Ik heb een boekje in de kast staan, ooit eens gekregen. Korte lessen over kort begrip van schrijver G.H.Kersten.
Daar lees ik op pag.122: 'Eenmaal zal de Heere degenen, die door het geloof gerechtvaardigd zijn, rechtvaardig stellen op de wolken, als Hij komt om te oordelen de levenden en de doden, en zij zullen ingaan in het eeuwige leven.
De rechtvaardigmaking is alzo:
A. vóór het geloof, te weten
1. van eeuwigheid, en
2.in de opstanding van Christus;
B. dóór het geloof,
1. in de staatsverwisseling der levendmaking/wedergeboorte
2. in de vierschaar der concientie;
C. op de wolken des hemels'. Einde citaat.

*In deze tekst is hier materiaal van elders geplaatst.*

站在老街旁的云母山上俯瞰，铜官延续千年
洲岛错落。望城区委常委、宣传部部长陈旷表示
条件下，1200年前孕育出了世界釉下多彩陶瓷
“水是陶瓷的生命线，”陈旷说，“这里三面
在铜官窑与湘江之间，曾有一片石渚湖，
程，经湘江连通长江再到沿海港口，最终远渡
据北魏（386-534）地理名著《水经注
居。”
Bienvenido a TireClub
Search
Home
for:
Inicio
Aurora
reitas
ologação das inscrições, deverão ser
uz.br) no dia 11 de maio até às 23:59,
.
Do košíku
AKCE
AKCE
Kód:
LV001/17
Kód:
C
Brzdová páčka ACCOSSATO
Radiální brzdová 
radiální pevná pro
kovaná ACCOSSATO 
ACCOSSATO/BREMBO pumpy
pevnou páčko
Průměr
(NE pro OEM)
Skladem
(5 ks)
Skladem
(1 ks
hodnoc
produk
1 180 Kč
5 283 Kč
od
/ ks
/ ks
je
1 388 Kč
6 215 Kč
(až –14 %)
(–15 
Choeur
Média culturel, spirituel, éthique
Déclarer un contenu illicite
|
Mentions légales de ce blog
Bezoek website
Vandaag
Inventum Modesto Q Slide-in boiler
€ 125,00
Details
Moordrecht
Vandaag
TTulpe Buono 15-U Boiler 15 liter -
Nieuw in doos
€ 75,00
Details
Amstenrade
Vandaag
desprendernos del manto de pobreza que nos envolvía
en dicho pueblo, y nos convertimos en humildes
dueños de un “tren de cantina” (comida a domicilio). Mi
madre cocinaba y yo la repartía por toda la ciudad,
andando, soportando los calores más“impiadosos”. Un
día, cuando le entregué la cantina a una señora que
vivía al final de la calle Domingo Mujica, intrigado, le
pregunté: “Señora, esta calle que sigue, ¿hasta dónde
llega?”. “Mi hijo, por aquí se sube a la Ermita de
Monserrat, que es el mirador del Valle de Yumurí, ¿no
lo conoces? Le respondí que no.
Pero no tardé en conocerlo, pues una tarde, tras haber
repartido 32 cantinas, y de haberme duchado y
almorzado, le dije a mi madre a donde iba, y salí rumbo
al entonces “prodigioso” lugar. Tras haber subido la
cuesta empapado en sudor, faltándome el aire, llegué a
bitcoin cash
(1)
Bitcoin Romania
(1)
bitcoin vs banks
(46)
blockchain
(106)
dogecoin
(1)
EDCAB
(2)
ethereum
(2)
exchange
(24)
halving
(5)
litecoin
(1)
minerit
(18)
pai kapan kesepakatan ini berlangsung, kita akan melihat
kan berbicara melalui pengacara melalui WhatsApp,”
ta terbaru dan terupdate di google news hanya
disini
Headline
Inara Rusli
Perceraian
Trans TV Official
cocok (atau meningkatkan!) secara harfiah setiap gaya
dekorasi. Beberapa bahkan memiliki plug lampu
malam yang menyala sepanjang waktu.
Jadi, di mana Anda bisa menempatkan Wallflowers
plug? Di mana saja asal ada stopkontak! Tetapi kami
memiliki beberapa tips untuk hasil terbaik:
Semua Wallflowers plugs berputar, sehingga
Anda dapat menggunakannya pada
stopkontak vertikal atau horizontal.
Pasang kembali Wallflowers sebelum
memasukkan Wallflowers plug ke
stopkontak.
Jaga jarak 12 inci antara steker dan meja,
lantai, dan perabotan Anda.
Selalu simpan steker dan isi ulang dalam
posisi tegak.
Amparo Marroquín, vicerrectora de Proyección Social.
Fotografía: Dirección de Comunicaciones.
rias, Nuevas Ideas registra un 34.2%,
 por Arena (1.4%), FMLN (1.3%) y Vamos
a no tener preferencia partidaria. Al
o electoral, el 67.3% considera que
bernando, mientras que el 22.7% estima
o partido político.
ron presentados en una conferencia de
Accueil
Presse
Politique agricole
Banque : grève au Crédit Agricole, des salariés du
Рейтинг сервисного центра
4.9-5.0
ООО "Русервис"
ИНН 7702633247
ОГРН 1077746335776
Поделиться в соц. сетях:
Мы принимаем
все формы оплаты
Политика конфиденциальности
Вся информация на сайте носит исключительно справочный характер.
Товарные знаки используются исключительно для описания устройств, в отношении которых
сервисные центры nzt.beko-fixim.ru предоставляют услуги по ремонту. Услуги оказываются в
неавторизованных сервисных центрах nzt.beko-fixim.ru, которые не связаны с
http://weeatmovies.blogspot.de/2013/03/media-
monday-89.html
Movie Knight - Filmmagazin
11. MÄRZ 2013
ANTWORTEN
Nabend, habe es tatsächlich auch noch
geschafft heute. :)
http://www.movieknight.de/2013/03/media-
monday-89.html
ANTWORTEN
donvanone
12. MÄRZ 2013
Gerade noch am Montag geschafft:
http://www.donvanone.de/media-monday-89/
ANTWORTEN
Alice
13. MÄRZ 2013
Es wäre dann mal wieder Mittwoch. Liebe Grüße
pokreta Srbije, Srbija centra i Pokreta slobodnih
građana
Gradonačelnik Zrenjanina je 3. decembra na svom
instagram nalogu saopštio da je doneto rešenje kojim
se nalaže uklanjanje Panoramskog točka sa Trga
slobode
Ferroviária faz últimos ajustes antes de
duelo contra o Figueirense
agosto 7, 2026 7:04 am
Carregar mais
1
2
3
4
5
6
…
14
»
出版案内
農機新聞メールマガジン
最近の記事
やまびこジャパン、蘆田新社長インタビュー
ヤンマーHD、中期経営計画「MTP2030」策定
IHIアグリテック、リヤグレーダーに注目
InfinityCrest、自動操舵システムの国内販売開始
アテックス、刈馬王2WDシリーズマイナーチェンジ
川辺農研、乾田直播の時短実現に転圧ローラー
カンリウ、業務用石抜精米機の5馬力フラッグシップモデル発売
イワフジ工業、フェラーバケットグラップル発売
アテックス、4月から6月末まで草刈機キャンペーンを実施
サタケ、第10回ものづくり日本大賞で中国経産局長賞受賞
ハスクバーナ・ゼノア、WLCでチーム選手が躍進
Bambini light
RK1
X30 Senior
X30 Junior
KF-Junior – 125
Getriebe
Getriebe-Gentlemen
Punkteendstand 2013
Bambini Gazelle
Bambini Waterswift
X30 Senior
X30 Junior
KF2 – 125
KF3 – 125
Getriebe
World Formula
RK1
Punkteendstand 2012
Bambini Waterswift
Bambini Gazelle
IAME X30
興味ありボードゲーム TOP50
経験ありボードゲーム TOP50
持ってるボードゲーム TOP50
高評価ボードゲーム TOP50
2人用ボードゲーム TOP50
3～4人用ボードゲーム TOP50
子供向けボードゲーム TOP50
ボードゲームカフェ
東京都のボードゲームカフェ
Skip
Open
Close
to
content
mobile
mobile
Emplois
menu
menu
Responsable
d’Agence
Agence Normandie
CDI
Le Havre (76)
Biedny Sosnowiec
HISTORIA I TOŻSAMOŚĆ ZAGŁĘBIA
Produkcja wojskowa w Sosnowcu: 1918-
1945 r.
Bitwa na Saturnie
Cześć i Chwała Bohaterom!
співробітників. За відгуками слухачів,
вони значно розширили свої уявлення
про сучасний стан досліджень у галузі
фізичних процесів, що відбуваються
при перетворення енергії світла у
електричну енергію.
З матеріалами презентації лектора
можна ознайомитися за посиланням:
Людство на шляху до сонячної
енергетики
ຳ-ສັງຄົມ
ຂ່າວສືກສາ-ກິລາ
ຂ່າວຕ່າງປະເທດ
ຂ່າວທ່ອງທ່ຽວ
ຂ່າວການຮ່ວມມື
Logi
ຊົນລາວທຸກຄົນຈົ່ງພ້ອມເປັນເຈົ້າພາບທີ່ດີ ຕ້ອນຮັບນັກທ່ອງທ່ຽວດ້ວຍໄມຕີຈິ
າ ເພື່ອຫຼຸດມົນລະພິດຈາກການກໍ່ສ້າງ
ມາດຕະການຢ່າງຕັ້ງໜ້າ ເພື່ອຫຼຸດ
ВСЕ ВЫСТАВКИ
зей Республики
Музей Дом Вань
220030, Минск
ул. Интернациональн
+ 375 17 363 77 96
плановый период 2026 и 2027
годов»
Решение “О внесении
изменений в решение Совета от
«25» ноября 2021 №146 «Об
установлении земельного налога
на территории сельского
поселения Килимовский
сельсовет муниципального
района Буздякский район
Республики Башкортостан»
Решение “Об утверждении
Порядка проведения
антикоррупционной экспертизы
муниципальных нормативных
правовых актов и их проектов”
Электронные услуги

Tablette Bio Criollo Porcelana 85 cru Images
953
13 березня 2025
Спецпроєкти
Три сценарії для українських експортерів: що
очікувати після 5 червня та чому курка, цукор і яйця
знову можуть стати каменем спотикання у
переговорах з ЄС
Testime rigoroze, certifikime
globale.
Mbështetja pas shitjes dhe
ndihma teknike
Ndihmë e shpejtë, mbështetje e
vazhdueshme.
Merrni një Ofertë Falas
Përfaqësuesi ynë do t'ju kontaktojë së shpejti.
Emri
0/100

Als ik nu naar punt A kijk, dan lees ik over een rechtvaardigmaking vóór het geloof van eeuwigheid en een rechtvaardigmaking in de opstanding van Christus.
Als ik Rom. 5 lees, lees ik:
1 Wij dan, gerechtvaardigd zijnde uit het geloof, hebben vrede bij God, door onzen Heere Jezus Christus;
(...)
6 Want Christus, als wij nog krachteloos waren, is te Zijner tijd voor de goddelozen gestorven.
7 Want nauwelijks zal iemand voor een rechtvaardige sterven; want voor den goede zal mogelijk iemand ook bestaan te sterven.
8 Maar God bevestigt Zijn liefde jegens ons, dat Christus voor ons gestorven is, als wij nog zondaars waren.
Daar lees ik dus van een rechtvaardigmaking in de tijd door het geloof, Hij is te Zijner tijd voor de goddeloze gestorven.
Nergens lees ik iets over een rechtvaardigmaking vóór het geloof van eeuwigheid.